WHAT TO DO - Could you reproduce all the entries under this sentence exactly, leaving the images aside?

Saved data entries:
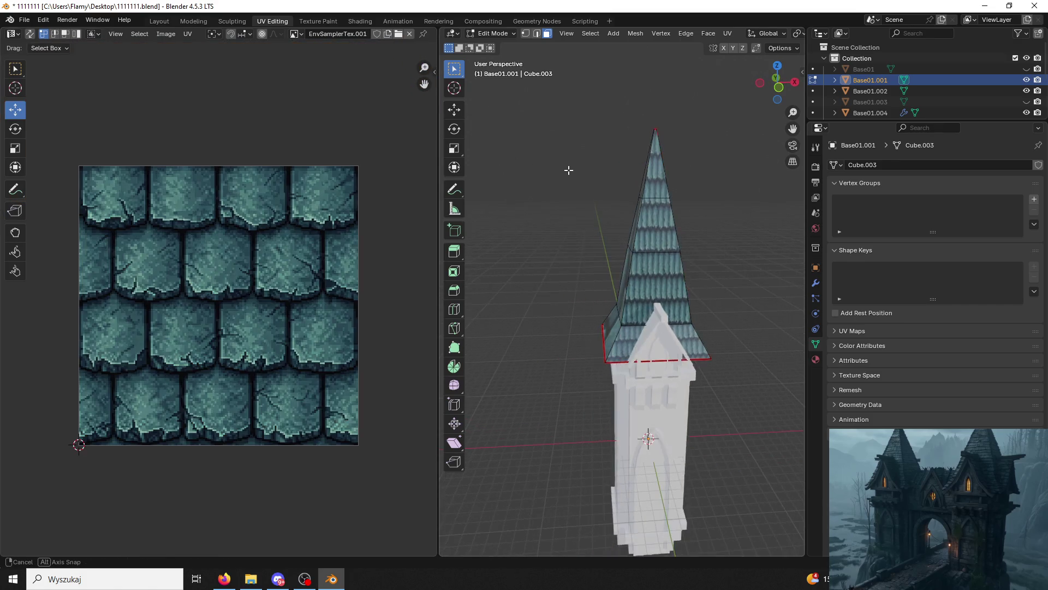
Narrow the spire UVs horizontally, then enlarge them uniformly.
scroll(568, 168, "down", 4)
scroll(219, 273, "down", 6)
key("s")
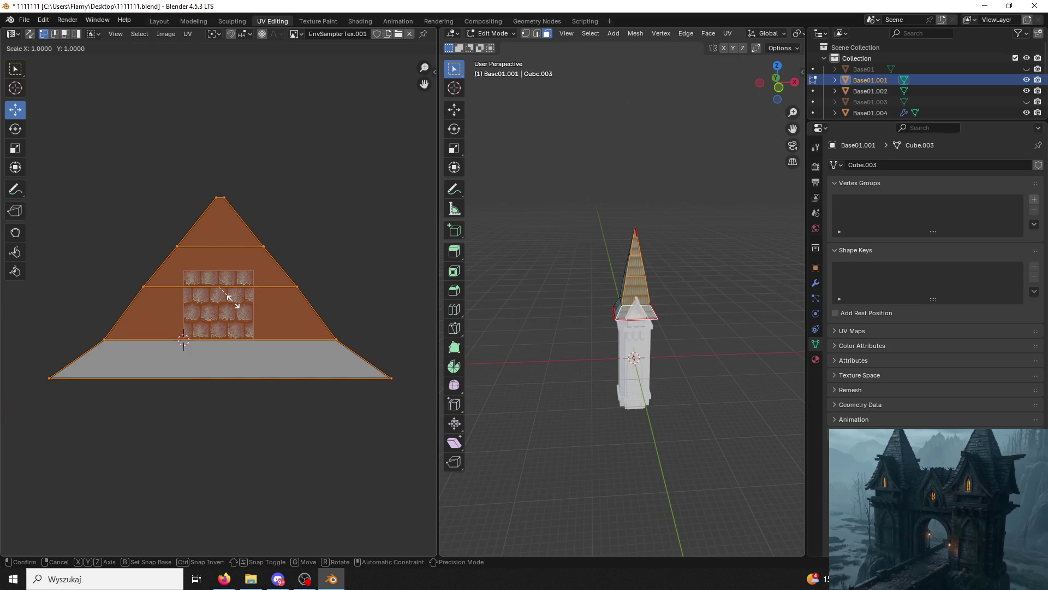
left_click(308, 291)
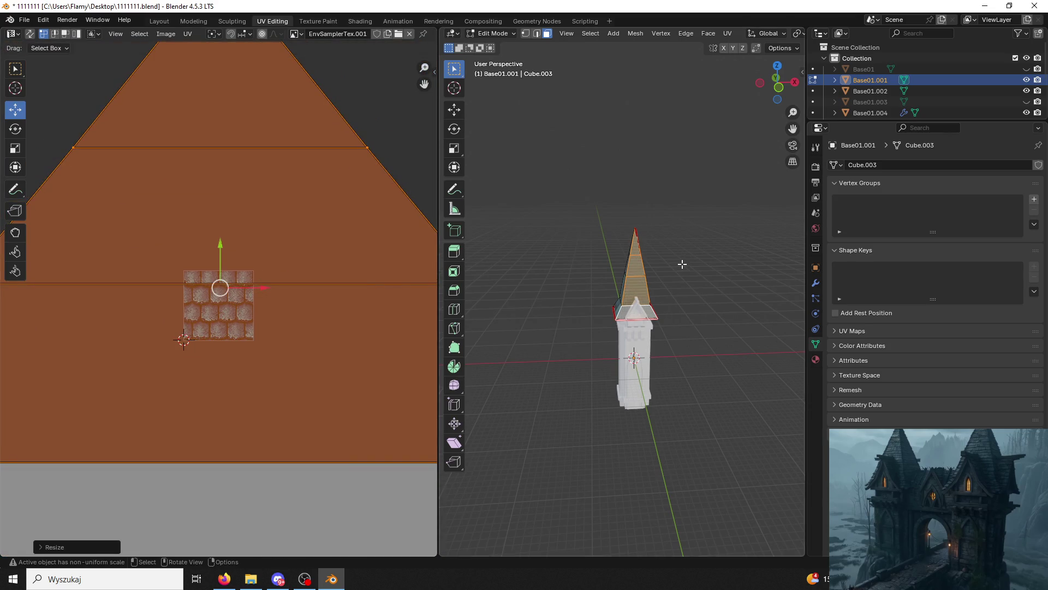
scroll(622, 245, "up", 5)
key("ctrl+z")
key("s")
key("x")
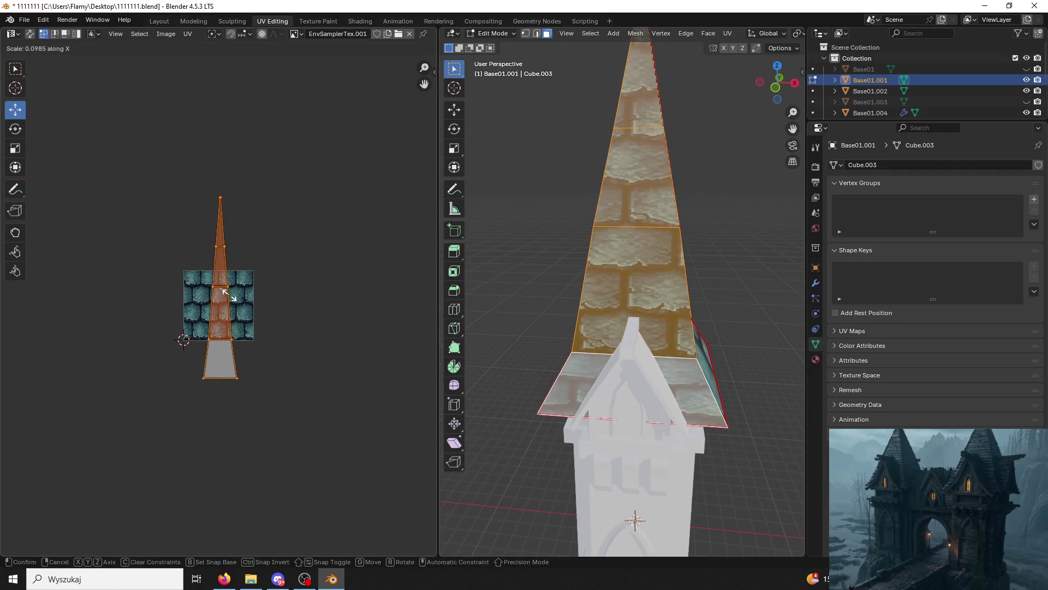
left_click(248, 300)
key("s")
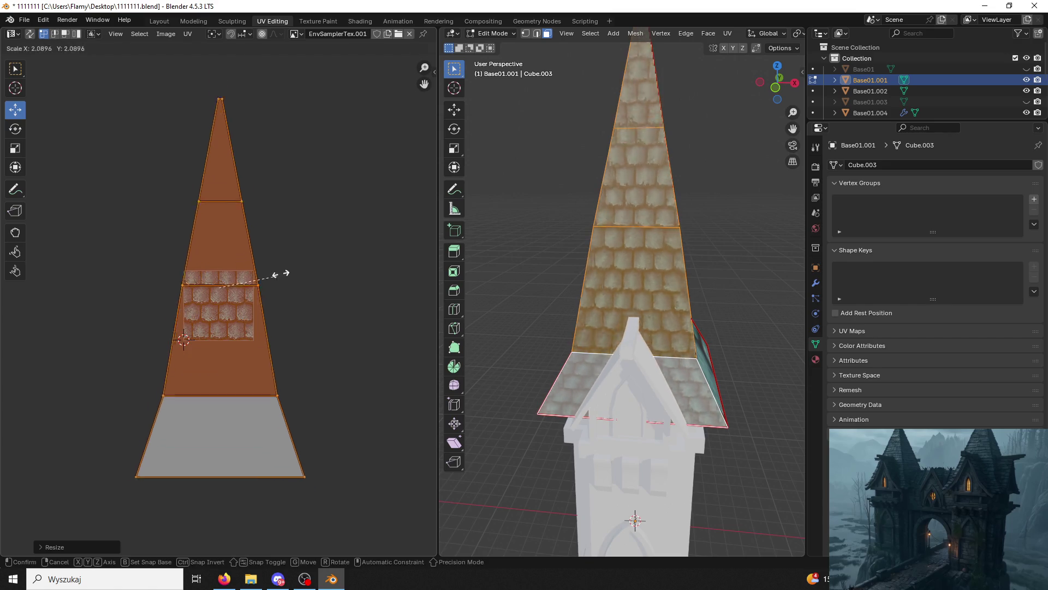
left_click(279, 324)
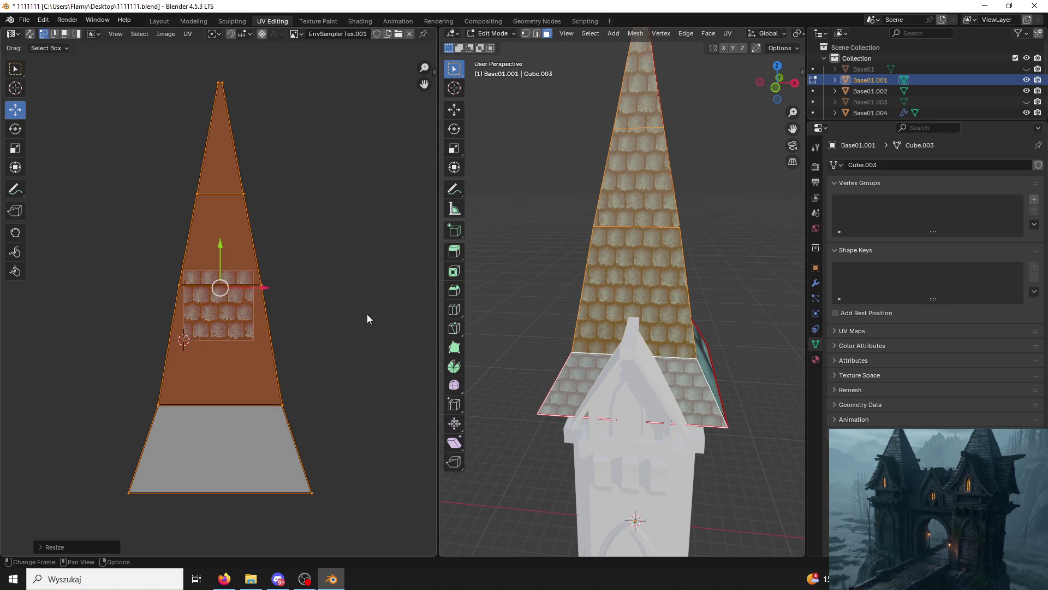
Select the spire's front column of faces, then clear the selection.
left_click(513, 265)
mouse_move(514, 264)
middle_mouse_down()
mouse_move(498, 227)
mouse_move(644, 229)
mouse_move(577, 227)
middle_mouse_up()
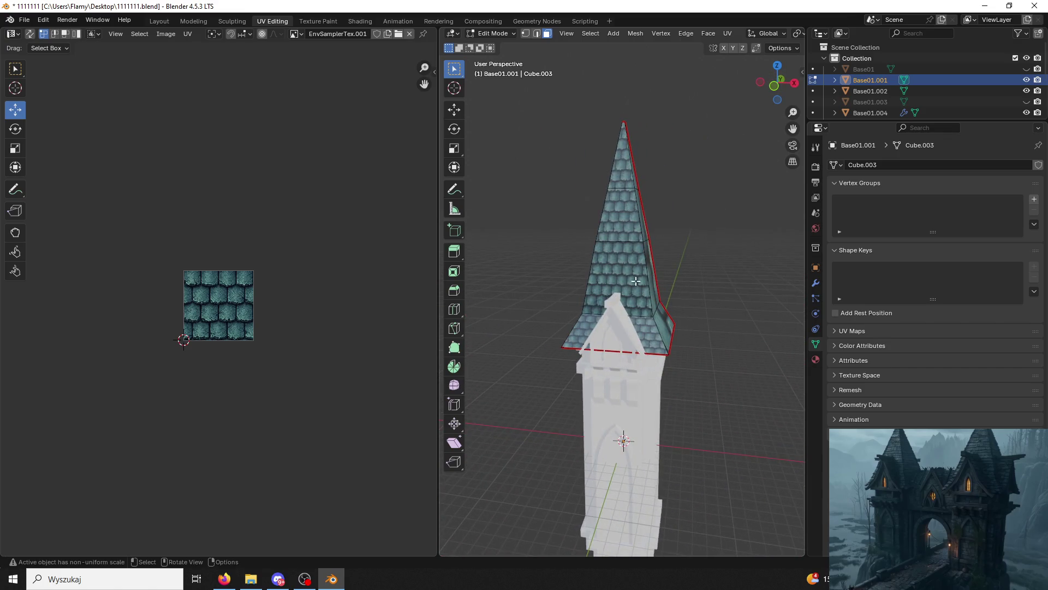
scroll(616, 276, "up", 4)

SOLUTION TO THE PROBLEM -
Narrow the spire UVs horizontally, then enlarge them uniformly.
scroll(568, 168, "down", 4)
scroll(219, 273, "down", 6)
key("s")
left_click(308, 291)
scroll(622, 245, "up", 5)
key("ctrl+z")
key("s")
key("x")
left_click(248, 300)
key("s")
left_click(279, 324)
Select the spire's front column of faces, then clear the selection.
left_click(513, 265)
mouse_move(514, 264)
middle_mouse_down()
mouse_move(498, 227)
mouse_move(644, 229)
mouse_move(577, 227)
middle_mouse_up()
scroll(616, 276, "up", 4)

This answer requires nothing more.